THE TASK:
Find every line in the records below that contains the word "presso", and copy each such line.

Transcribed page contents:
◇ ◇ ◇ ◇ ◇ ◇ ◇

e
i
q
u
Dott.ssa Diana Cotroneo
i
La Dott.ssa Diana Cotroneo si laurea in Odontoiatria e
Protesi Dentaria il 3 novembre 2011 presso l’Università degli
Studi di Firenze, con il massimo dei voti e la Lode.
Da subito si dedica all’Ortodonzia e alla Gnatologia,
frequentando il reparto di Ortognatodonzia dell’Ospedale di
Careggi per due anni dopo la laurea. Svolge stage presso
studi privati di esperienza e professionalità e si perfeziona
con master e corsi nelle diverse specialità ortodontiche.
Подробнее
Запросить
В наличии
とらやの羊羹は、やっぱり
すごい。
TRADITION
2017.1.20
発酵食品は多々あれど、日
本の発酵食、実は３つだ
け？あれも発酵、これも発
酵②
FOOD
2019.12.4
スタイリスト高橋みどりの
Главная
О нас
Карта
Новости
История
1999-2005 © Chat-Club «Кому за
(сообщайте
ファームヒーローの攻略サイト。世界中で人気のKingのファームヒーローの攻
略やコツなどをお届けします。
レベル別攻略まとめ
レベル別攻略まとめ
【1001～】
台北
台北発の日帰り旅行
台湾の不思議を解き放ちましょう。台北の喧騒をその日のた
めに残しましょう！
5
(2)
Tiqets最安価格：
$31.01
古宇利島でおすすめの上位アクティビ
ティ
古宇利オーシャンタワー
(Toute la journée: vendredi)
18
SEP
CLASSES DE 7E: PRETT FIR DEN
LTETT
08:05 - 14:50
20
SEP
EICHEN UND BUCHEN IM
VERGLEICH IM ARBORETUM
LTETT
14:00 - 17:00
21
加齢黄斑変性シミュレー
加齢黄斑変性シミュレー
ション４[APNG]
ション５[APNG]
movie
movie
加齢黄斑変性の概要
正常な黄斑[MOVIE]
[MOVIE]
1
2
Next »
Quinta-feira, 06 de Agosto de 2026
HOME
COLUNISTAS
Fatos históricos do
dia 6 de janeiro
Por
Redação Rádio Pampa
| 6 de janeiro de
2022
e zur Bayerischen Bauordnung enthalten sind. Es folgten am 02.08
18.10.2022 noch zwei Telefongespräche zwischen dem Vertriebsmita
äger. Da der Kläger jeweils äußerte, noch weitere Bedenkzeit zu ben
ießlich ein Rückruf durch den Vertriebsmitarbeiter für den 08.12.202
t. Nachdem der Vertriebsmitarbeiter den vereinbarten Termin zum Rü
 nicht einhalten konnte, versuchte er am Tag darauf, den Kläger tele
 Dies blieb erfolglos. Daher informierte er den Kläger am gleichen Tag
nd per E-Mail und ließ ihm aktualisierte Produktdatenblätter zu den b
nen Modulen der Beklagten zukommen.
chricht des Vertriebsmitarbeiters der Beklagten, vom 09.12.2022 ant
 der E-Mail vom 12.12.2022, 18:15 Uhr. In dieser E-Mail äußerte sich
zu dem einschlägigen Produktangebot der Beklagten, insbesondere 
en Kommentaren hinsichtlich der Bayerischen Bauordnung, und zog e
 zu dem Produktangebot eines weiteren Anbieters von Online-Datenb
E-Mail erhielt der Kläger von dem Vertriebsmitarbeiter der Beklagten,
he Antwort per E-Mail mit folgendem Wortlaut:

◇ ◇ ◇ ◇ ◇ ◇ ◇

RESPONSE TO THE EXERCISE:
Protesi Dentaria il 3 novembre 2011 presso l’Università degli
Careggi per due anni dopo la laurea. Svolge stage presso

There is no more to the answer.